The Houston hay venture typifies a growing trend in airport management: looking beyond traditional aviation-related sources to bolster finances.
After years of operating strictly as public agencies, airports across the USA are becoming more entrepreneurial. They're developing malls, office parks and golf courses. They are also pursuing agricultural projects, marketing consulting services and drilling for gas. In doing so, they're weaning themselves from over-reliance on the shaky finances of a struggling airline industry.
Also, they're improving their competitive positions against neighboring airports by keeping the costs low for airlines and retail tenants, and they're lowering borrowing costs by improving their bond ratings. Dallas/Fort Worth airport, for example, earlier this year trimmed 50 cents from its previous landing fee rate of $4.94 per 1,000 pounds of aircraft weight.
CEO Jeff Fegan says "a fair amount" of the cut was due to the revenue the airport has been able to raise from non-traditional sources.
In 2005, the airport generated $42 million of revenue from non-aviation activities that don't involve the typical airport revenue sources: concessions, retailers, parking and rental cars.
"Every major airport is motivated to drive (up) the revenue," Fegan says. "The cost is a factor for airlines in their choice of airports."
According to the Airports Council International-North America, U.S. commercial airports last year generated about $13 billion in operating revenue, more than half of it from landing fees and various services to airlines. Parking fees as well as rent from retailers and car-rental agencies accounted for a substantial portion, too.

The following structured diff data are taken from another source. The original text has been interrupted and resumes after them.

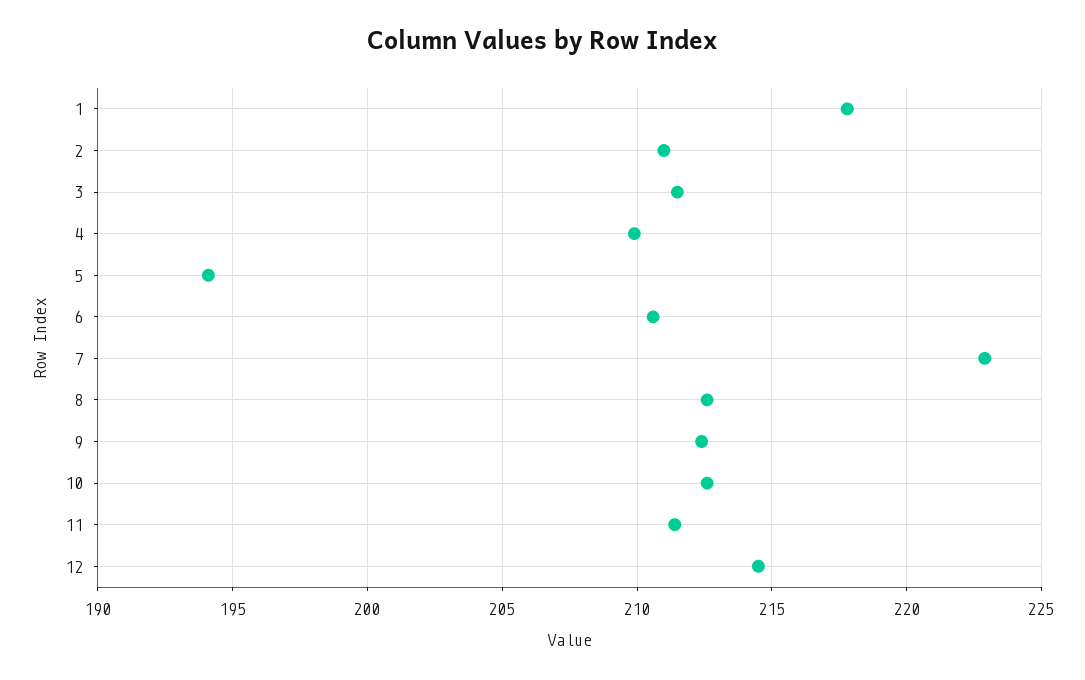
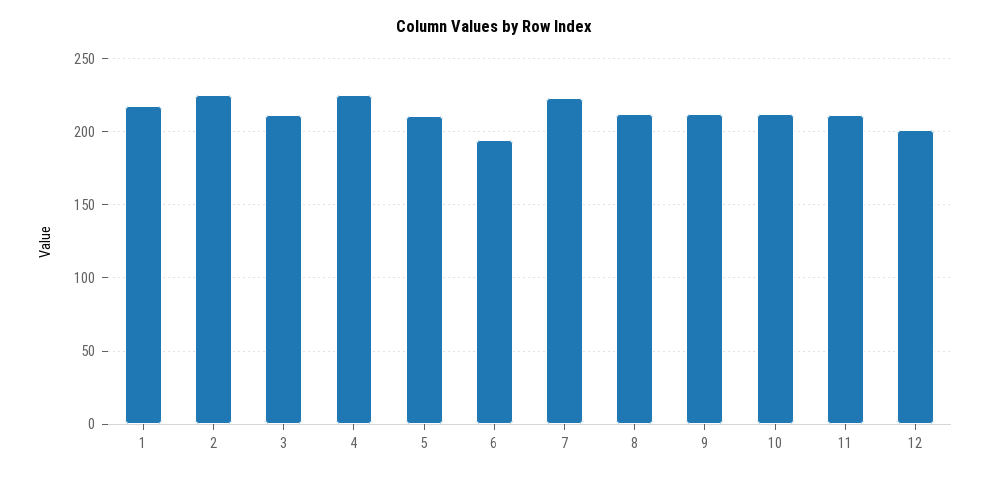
  {
    "1": 218,
-   "2": 211,
+   "2": 225,
    "3": 211.5,
-   "4": 210,
+   "4": 225,
-   "5": 194,
+   "5": 210,
-   "6": 210.5,
+   "6": 195,
    "7": 223,
    "8": 212.5,
    "9": 212.5,
    "10": 212.5,
    "11": 211.5,
-   "12": 214.5
+   "12": 200
  }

No one has calculated how much comes from non-traditional sources such as farming and real estate development, but Mary Rose Loney, a consultant and former director of Chicago O'Hare and Philadelphia International, says entrepreneurial projects are growing and are "here to stay."
Real estate development
Dallas/Fort Worth and Denver International, two of the USA's largest airports in terms of land holdings, are moving aggressively into energy production and real estate development.
DFW sits on the Barnett Shale, one of the largest natural gas fields in the USA. It recently signed with Oklahoma-based Chesapeake Energy to drill for natural gas. More than 9,000 acres of its land will be available for drilling, which will begin next year. Chesapeake will pay DFW $181 million and a royalty of 25% on gas produced.
DFW -- bigger than the island of Manhattan, with 18,000 acres -- has one of the most ambitious real estate development programs.
In 2001, DFW opened a 400-acre commercial park of warehouses. It generated $3.4 million in rent for the airport last year. Online retailer Amazon became a tenant last year. And DFW has two Hyatt hotels on its property, one of which it owns.